The dialogue is split into seven parts, or "dialogues", and was originally illustrated by Sade. There is a lengthy section within the fifth dialogue titled "Yet Another Effort, Frenchmen, If You Would Become Republicans", in which the Marquis de Sade argued that having done away with the monarchy in the French Revolution, the people of France should take the final step towards liberty by abolishing religion too. "Frenchmen, I repeat it to you: Europe awaits her deliverance from specter and censer alike. Know well that you cannot possibly liberate her from royal tyranny without at the same time breaking for her the fetters of religious superstition; the shackles of the one are too intimately linked to those of the other; let one of the two survive, and you cannot avoid falling subject to the other you have left intact. It is no longer before the knees of either an imaginary being or a vile impostor a republican must prostrate himself; his only gods must now be courage and liberty. Rome disappeared immediately Christianity was preached there, and France is doomed if she continues to revere it".
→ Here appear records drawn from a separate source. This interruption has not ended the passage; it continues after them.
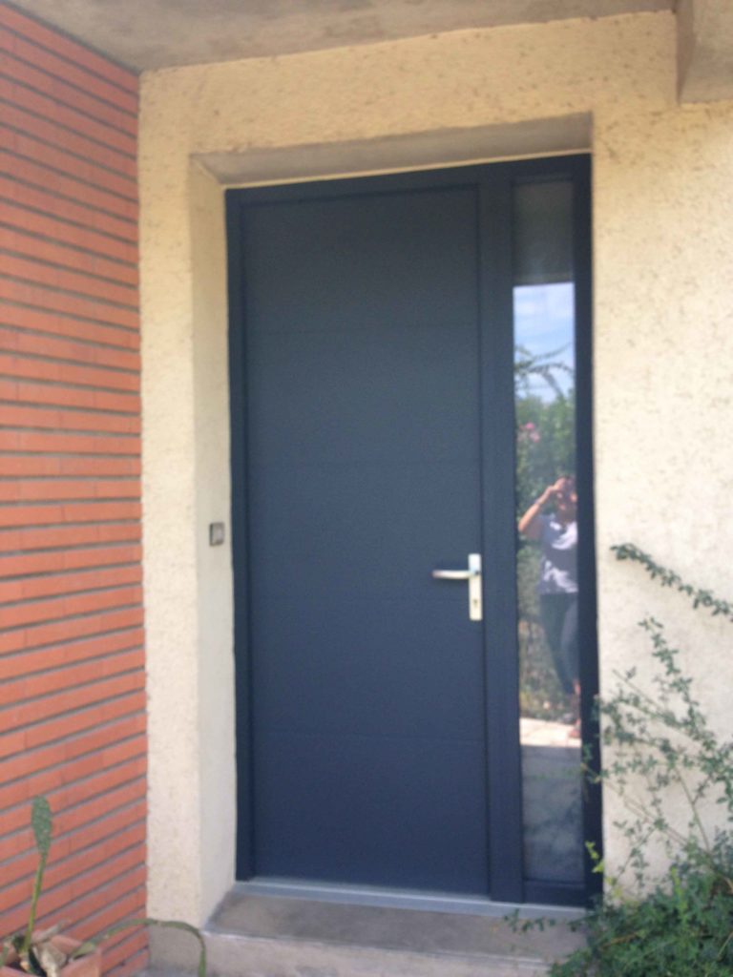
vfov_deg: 55.4
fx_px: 932
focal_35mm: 33
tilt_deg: -2.1
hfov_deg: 42.9
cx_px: 366
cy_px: 488
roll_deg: -0.9
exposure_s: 1/181
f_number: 2.4
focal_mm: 4.12
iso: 50
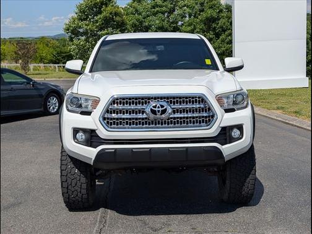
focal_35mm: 49
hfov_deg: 38.9
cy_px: 117
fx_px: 442
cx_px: 156
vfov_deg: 29.7
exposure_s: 1/3333
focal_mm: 6.9
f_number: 1.68
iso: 22
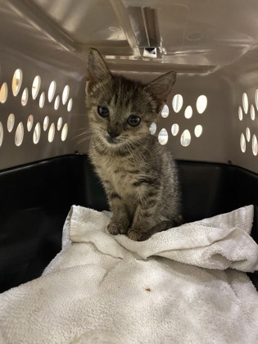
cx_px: 129
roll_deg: -3.3
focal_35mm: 26
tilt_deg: -9.4
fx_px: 258
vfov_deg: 67.3
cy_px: 172
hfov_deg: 53.1
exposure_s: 1/30
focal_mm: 4.25
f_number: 1.8
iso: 500
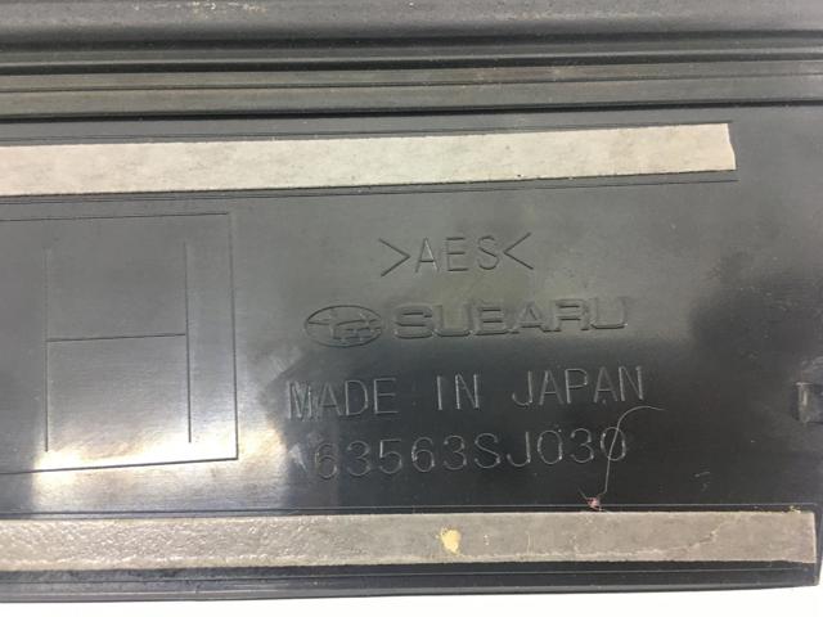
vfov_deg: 48.2
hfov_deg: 61.7
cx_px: 412
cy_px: 308
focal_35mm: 29
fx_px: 689
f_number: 2.2
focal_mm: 4.15
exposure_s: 1/33
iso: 100
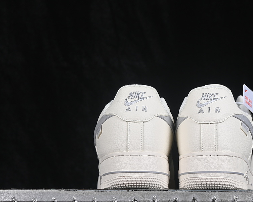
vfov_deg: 15.2
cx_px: 178
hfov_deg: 18.9
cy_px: 114
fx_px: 756
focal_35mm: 101
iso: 160
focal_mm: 50
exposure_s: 1/80
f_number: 8
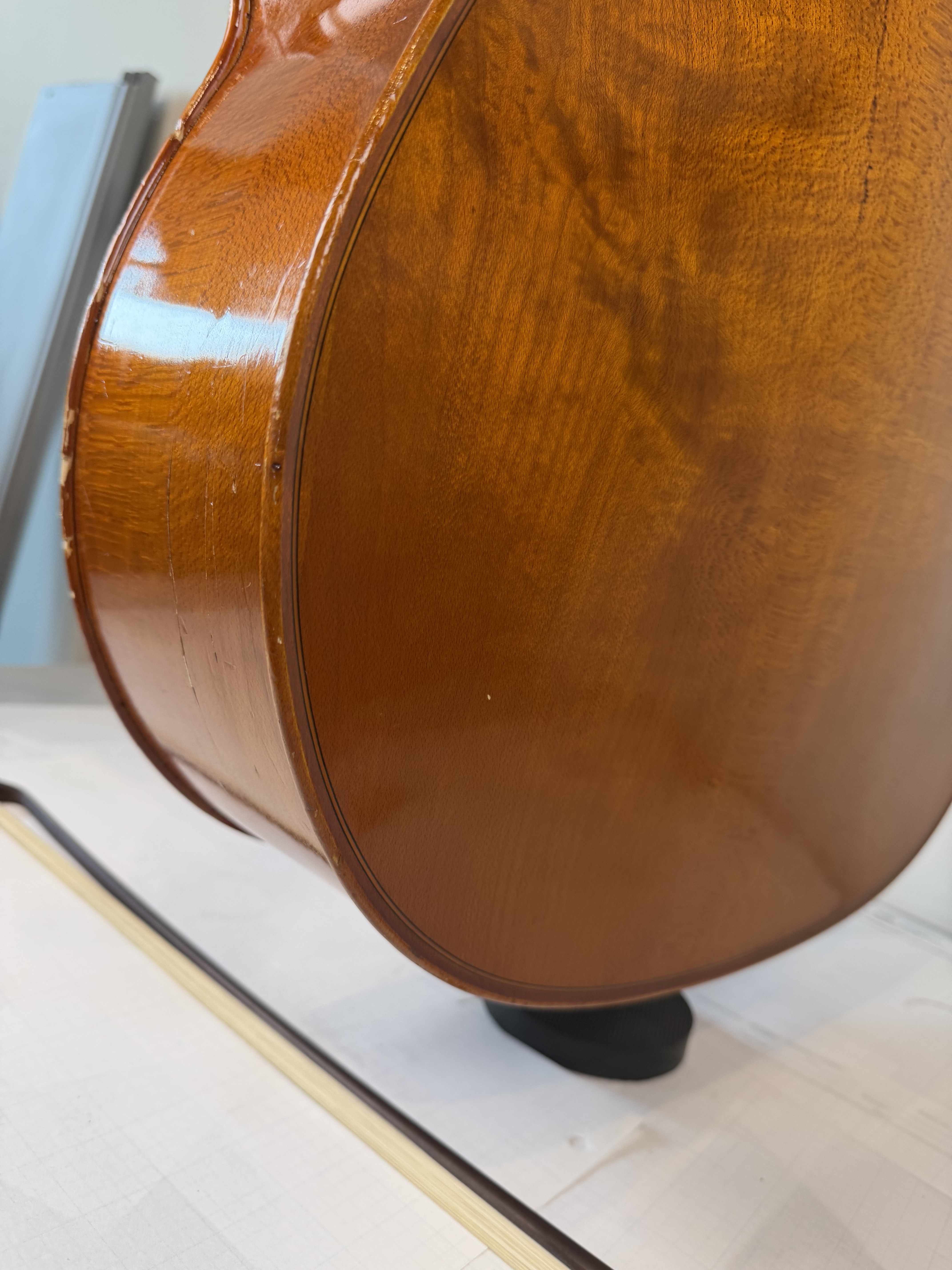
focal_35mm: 24
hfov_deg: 56.8
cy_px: 635
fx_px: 880
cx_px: 476
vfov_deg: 71.6
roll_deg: -12.7
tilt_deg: -10.0
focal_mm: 6.76
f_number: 1.78
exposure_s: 1/120
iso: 100
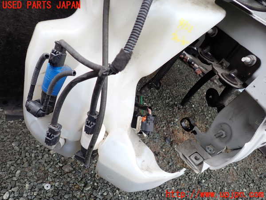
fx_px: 192
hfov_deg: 69.4
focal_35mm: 25
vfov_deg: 54.9
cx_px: 133
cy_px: 100
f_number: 2
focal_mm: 4.5
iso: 125
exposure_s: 1/125
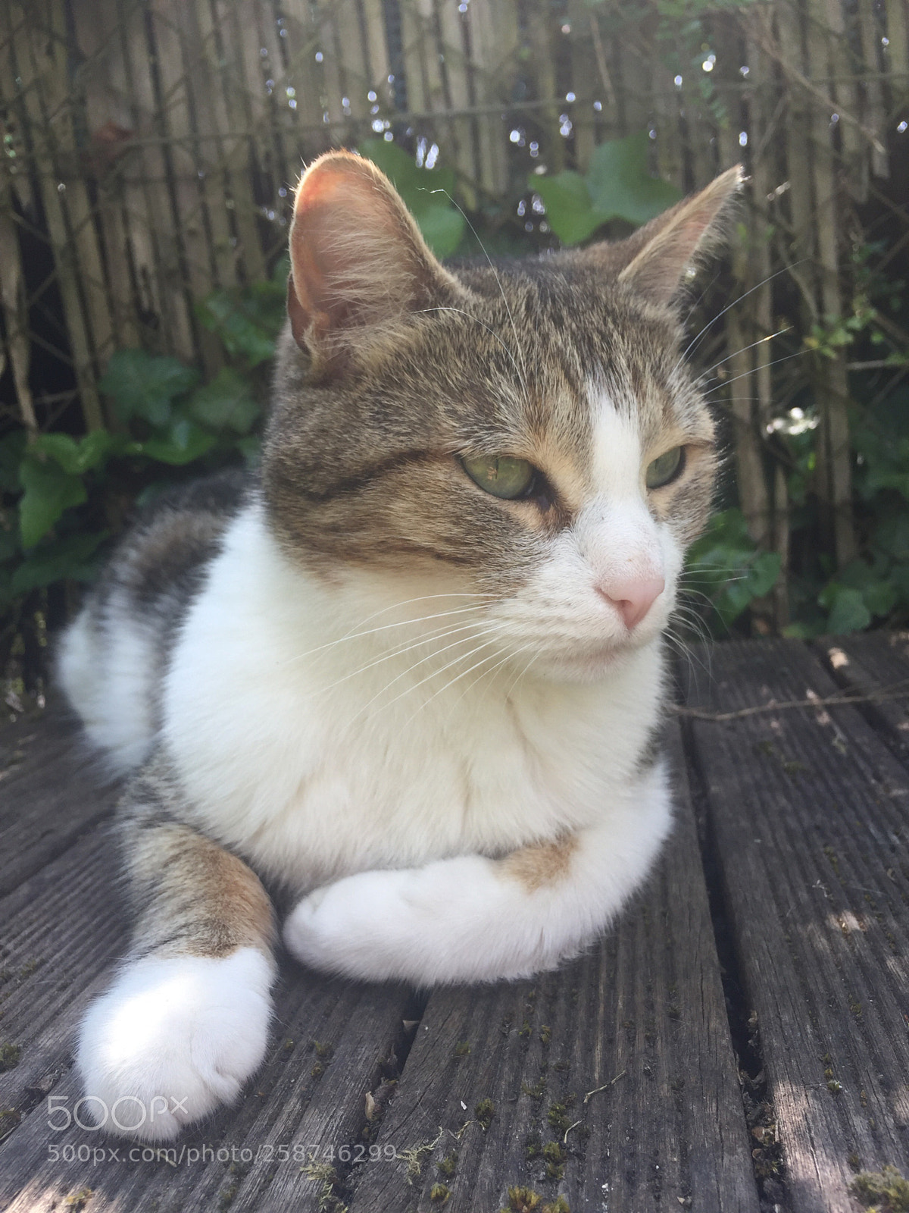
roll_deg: +0.1
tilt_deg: -9.0
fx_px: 1015
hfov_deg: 48.2
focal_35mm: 29
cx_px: 454
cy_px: 606
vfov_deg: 61.7
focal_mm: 4.15
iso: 32
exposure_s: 1/421
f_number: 2.2
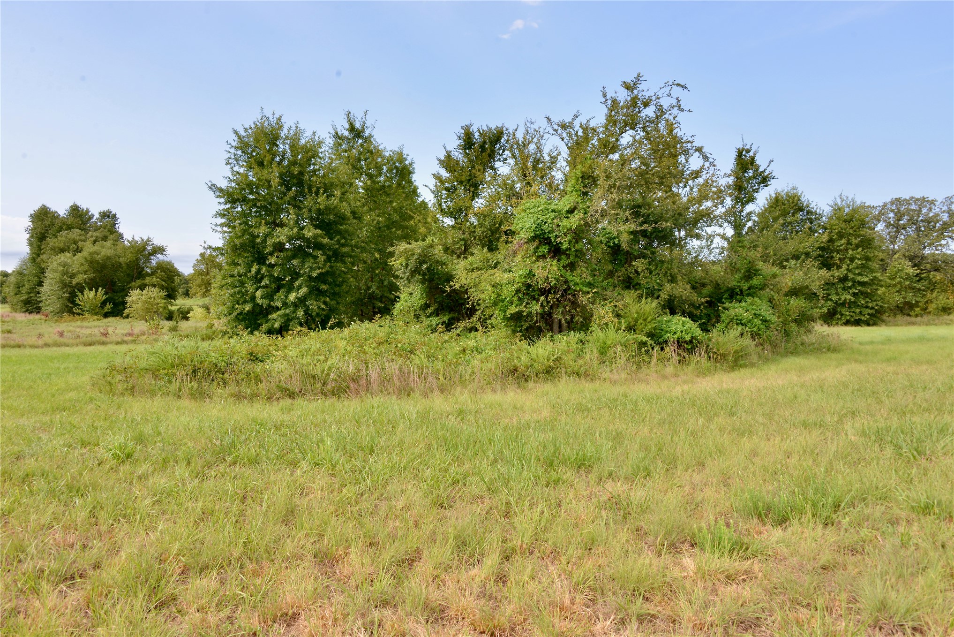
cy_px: 318
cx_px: 477
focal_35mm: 28
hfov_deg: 65.5
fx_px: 742
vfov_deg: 46.4
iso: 320
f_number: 11
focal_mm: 28
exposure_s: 1/200
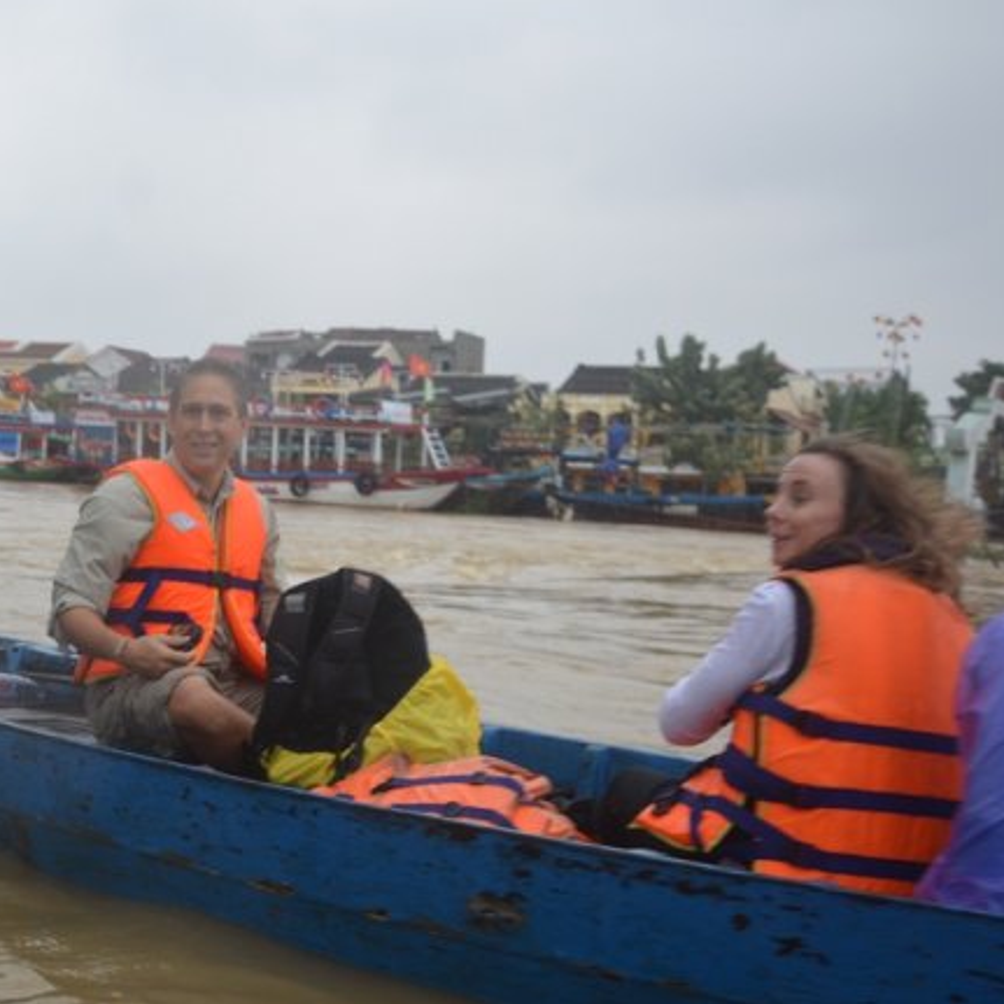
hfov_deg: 32.7
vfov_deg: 33.4
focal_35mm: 51
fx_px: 1674
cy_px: 495
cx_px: 234
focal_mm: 26
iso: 400
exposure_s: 1/100
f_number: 5
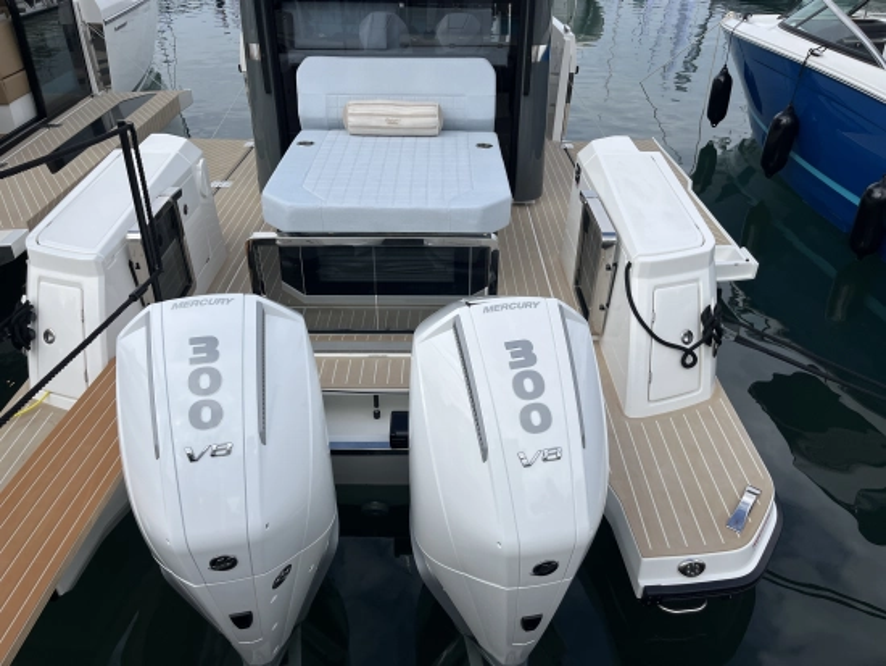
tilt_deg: -31.2
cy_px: 333
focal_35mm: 26
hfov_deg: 67.3
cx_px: 443
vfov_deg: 53.1
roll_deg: +0.6
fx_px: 666
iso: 50
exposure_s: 1/3623
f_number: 1.6
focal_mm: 5.1
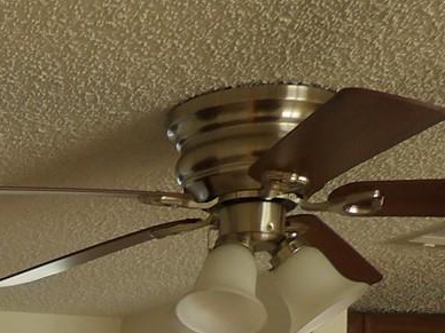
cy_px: 652
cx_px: -125
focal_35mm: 99
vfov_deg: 13.1
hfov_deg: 18.5
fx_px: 1273
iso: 122
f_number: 3.2
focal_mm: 4.3
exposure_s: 1/33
In the final act, Eugénie's mother, Madame de Mistival, arrives to rescue her daughter from the "monsters" who have corrupted her. Eugénie's father, however, warns his daughter and friends in advance and urges them to punish his wife, whose person and virtue he clearly loathes. Madame de Mistival is horrified to find that not only her husband arranged for their daughter's corruption but also Eugénie has already lost any moral standards that she previously possessed, along with any respect or obedience towards her mother. Eugénie refuses to leave, and Madame de Mistival is soon stripped, beaten, whipped, and raped, her daughter taking an active part in this brutality and even declaring her wish to kill her mother. Dolmancé eventually calls in for a servant who has syphilis to rape Eugénie's mother. Eugénie sews up her vagina and Dolmancé her anus to keep the polluted seed inside, and she is then sent home in tears since she knows that her daughter has been lost to the corrupt libertine mentality of Dolmancé and his accomplices.

==Characters==
- Eugénie, a 15-year-old girl who at the beginning of the dialogue is a virgin, naïve of all things sexual, who has been brought up by her mother to be well-mannered, modest, decent and obedient.
- Madame de Saint-Ange, a 26-year-old libertine woman who is the owner of the house and bedroom in which the dialogue is set. She invites Eugénie for a two-day course on being libertine.
- Le Chevalier de Mirval, Madame de Saint-Ange's 20-year-old brother. He aids his sister and Dolmancé in the ordeal of "educating" Eugénie.
- Dolmancé, a 36-year-old atheist and bisexual (though with a strong preference for men), and friend of Le Chevalier's. He is Eugénie's foremost teacher and "educator".
- Madame de Mistival, Eugénie's provincial, self-righteous mother.
- Augustin, Madame de Saint-Ange's eighteen- or twenty-year-old gardener. Summoned to assist in the sexual activities in the fifth dialogue.

==Legacy==
Spanish director Jesús Franco has made two films based on Philosophy in the Bedroom: Eugenie… The Story of Her Journey into Perversion (1970) and Eugenie (Historia de una perversión) (1980). Italian director Aurelio Grimaldi also filmed it, as L'educazione sentimentale di Eugenie (2005). In 2003, a play based on Philosophy in the Bedroom titled "XXX" was staged in a number of European cities. It featured live simulated sex and audience interaction that caused some controversy.